A New Care Model on the Horizon
Our inboxes are overflowing with news of the Oncology Care Model (OCM) that was announced by the US Department of Health & Human Services on February 12. Full details are being unveiled regarding this bundled payment model, which was developed by the Centers for Medicare & Medicaid Services (CMS) Innovation Center, and practices are starting to assess the expectations of the program versus the risks and rewards of participation or a decision not to participate.
According to available program details, participating providers will receive a per-beneficiary, per-month (PBPM) care management payment of $160 for 6 months for each beneficiary receiving chemotherapy, hinged on the initiation of treatment; they will also be eligible to receive performance-based payments. Participating providers are expected to be available and have access to patient medical records on a 24-hour basis to manage common therapy complications in the hopes of avoiding hospitalizations or emergency department visits.
Another important element of this program calls for CMS to consider support and participation from other payers. Payers are encouraged to submit letters of intent to participate earlier than practices so that practices may review potential partnerships in their markets. The scoring and evaluation process that CMS will use to accept final participants is weighted heavily toward participants who are partnering with other payers in this program.

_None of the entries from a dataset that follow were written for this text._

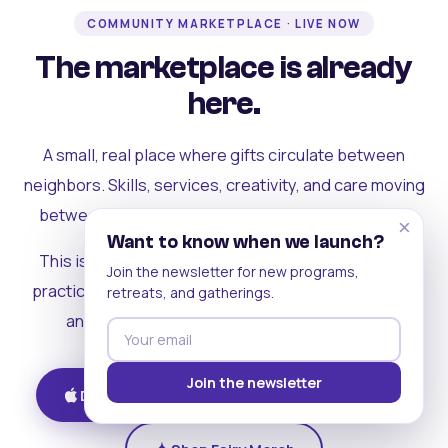
COMMUNITY MARKETPLACE · LIVE NOW
The marketplace is already
here.
A small, real place where gifts circulate between
neighbors. Skills, services, creativity, and care moving
between people who can actually see each other.
×
Want to know when we launch?
This is where the rest of the ecosystem becomes
Join the newsletter for new programs,
practical. Where contribution turns into a livelihood,
retreats, and gatherings.
and the community starts holding itself up.
Join the newsletter
Download on iOS
Get on Android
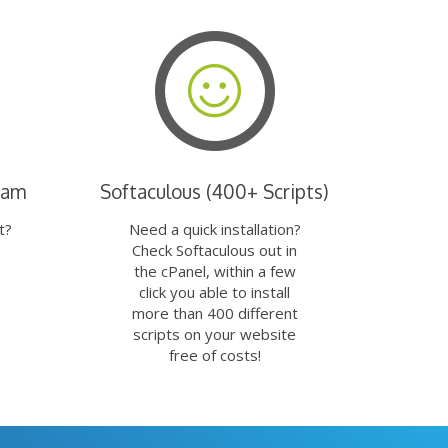
eam
Softaculous (400+ Scripts)
t?
Need a quick installation?
Check Softaculous out in
the cPanel, within a few
click you able to install
more than 400 different
scripts on your website
free of costs!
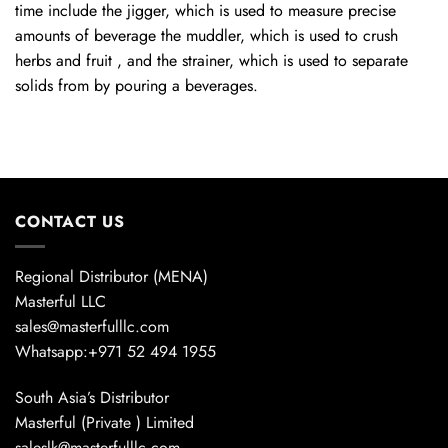
time include the jigger, which is used to measure precise
amounts of beverage the muddler, which is used to crush
herbs and fruit , and the strainer, which is used to separate
solids from by pouring a beverages.
CONTACT US
Regional Distributor (MENA)
Masterful LLC
sales@masterfulllc.com
Whatsapp:+971 52 494 1955
South Asia’s Distributor
Masterful (Private ) Limited
saleslk@masterfulllc.com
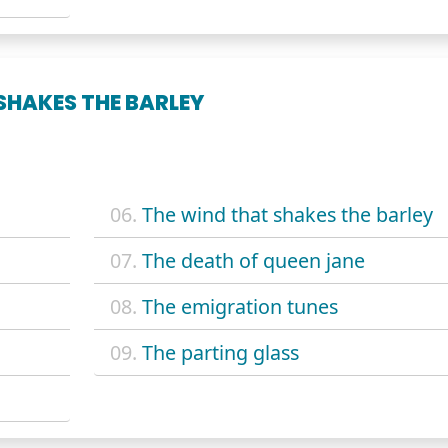
SHAKES THE BARLEY
06.
The wind that shakes the barley
07.
The death of queen jane
08.
The emigration tunes
09.
The parting glass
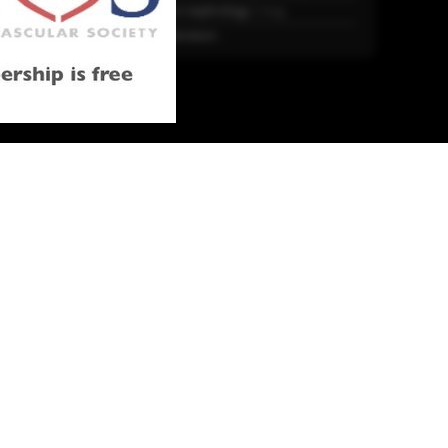
Trends in nephrology
2 Aug.
More Literature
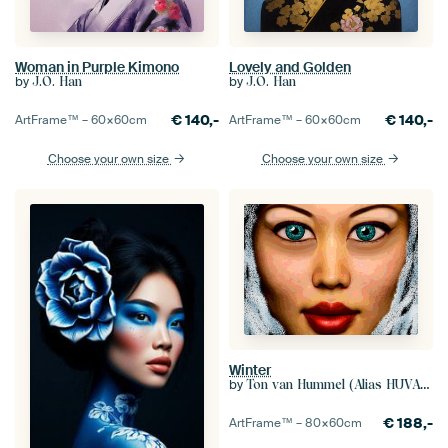
Woman in Purple Kimono
Lovely and Golden
by
by
J.O. Han
J.O. Han
€
140,-
€
140,-
ArtFrame™ –
60×60
cm
ArtFrame™ –
60×60
cm
Choose your own size
Choose your own size
Winter
by
Ton van Hummel (Alias HUVANTO)
€
188,-
ArtFrame™ –
80×60
cm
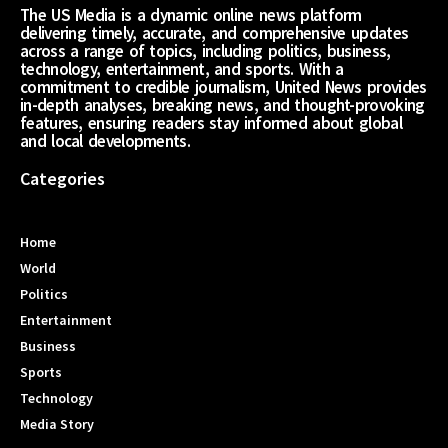
The US Media is a dynamic online news platform
delivering timely, accurate, and comprehensive updates
across a range of topics, including politics, business,
technology, entertainment, and sports. With a
commitment to credible journalism, United News provides
in-depth analyses, breaking news, and thought-provoking
features, ensuring readers stay informed about global
and local developments.
Categories
Home
World
Politics
Entertainment
Business
Sports
Technology
Media Story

It will be important for practices considering participation to read the fine print surrounding this model. The application is quite detailed and requires projection of volume, a listing of beneficiaries, and attestation of ability to perform on specified measures. Practices will have to create and submit a full implementation plan for the first 2 years of the program, including current and future timelines for implementation of program processes.

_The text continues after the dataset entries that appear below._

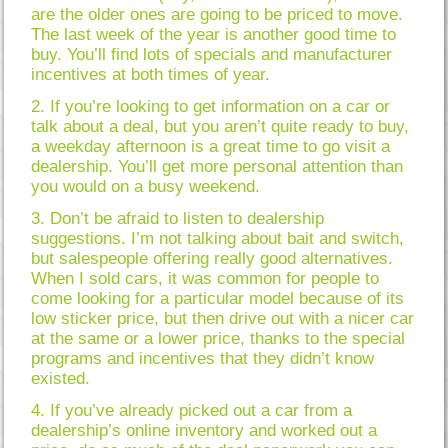
are the older ones are going to be priced to move.
The last week of the year is another good time to
buy. You’ll find lots of specials and manufacturer
incentives at both times of year.
2. If you’re looking to get information on a car or
talk about a deal, but you aren’t quite ready to buy,
a weekday afternoon is a great time to go visit a
dealership. You’ll get more personal attention than
you would on a busy weekend.
3. Don’t be afraid to listen to dealership
suggestions. I’m not talking about bait and switch,
but salespeople offering really good alternatives.
When I sold cars, it was common for people to
come looking for a particular model because of its
low sticker price, but then drive out with a nicer car
at the same or a lower price, thanks to the special
programs and incentives that they didn’t know
existed.
4. If you’ve already picked out a car from a
dealership’s online inventory and worked out a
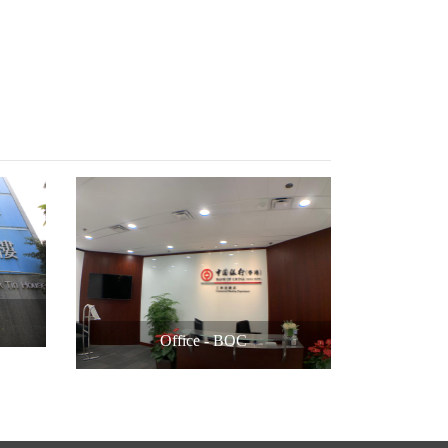
Office - BOC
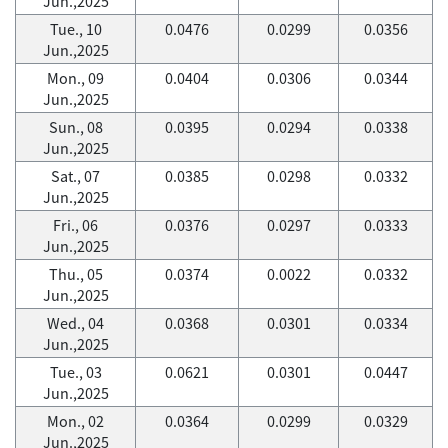
Jun.,2025
Tue., 10
0.0476
0.0299
0.0356
Jun.,2025
Mon., 09
0.0404
0.0306
0.0344
Jun.,2025
Sun., 08
0.0395
0.0294
0.0338
Jun.,2025
Sat., 07
0.0385
0.0298
0.0332
Jun.,2025
Fri., 06
0.0376
0.0297
0.0333
Jun.,2025
Thu., 05
0.0374
0.0022
0.0332
Jun.,2025
Wed., 04
0.0368
0.0301
0.0334
Jun.,2025
Tue., 03
0.0621
0.0301
0.0447
Jun.,2025
Mon., 02
0.0364
0.0299
0.0329
Jun.,2025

Electronic practice support will be critical. Practices must be compliant with stage 2 of Meaningful Use by the end of the third performance year and have electronic support for the documentation and reporting that is part and parcel of this program. Documenting a care plan for each patient that encompasses all elements of the required 13 components of the Institute of Medicine Care Management Plan and the 10 elements of the National Cancer Institute Sample Patient Navigation activities have the potential to stretch the limits of practice systems.
The OCM has been in development for years, with input from many sources, including those in the oncology community. It will be interesting to see if the model that has been unveiled will attract significant participation. Is the $160 PBPM payment sufficient to cover the costs of participation and patient care? Are the reporting and compliance expectations compatible with current or near-future capabilities of oncology practices? Submitting a letter of intent may be easy by April 9 for payers or May 7 for practices, but is the time frame of June 18, 2015, feasible for the projections and relationships expected for a full application? Will this model be the first step in standardizing oncology payer relationships? Or will it be a voluntary program that fails to attract participants?

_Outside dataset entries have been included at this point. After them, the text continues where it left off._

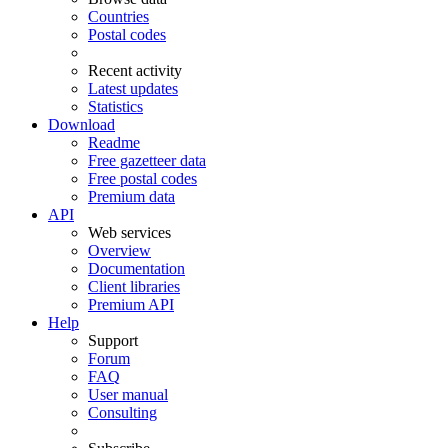
Countries
Postal codes
Recent activity
Latest updates
Statistics
Download
Readme
Free gazetteer data
Free postal codes
Premium data
API
Web services
Overview
Documentation
Client libraries
Premium API
Help
Support
Forum
FAQ
User manual
Consulting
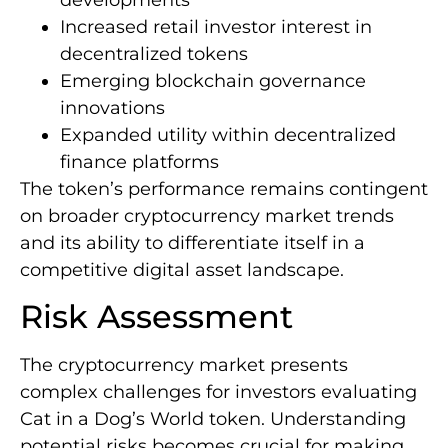
Increased retail investor interest in
decentralized tokens
Emerging blockchain governance
innovations
Expanded utility within decentralized
finance platforms
The token’s performance remains contingent
on broader cryptocurrency market trends
and its ability to differentiate itself in a
competitive digital asset landscape.
Risk Assessment
The cryptocurrency market presents
complex challenges for investors evaluating
Cat in a Dog’s World token. Understanding
potential risks becomes crucial for making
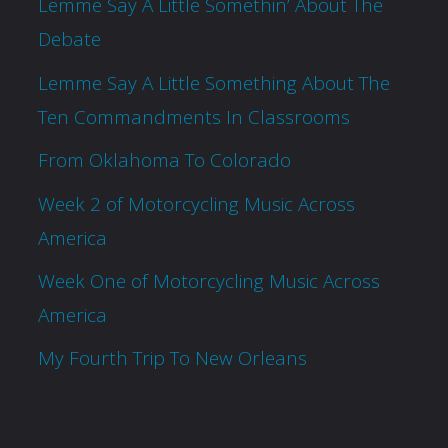
Lemme Say A Little Somethin’ About The
Debate
Lemme Say A Little Something About The
Ten Commandments In Classrooms
From Oklahoma To Colorado
Week 2 of Motorcycling Music Across
America
Week One of Motorcycling Music Across
America
My Fourth Trip To New Orleans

Time will answer these questions. For now, practices should carefully review the program, application, and participation details for themselves. Are these expectations achievable? It is interesting that only physicians may participate in this model, and that much of the expected savings will likely come from hospital services and treatment regimen choices. This is more of a bottom-up approach to finding savings than the accountable care model, which often has been housed in larger institutions.
Drug costs are included in these totals, including those billed through Medicare Part A, Part B, or Part D. Much of our cancer care pharmacy costs are found in combination regimens, and many new drugs themselves layer on top of existing regimens. Moving to episode-based, total cost-of-care bundles with incentives for savings will encourage greater attention to the total costs of care, but will it lead to restricted access to new treatments and options for Medicare beneficiaries?
The devil will be in the details of this program (ie, how it is written and executed), as well as the capability of our medical system to accept these terms. It will be interesting to watch the reactions to this program unfold in the next few weeks, as practices continue their research into and understanding of this new model.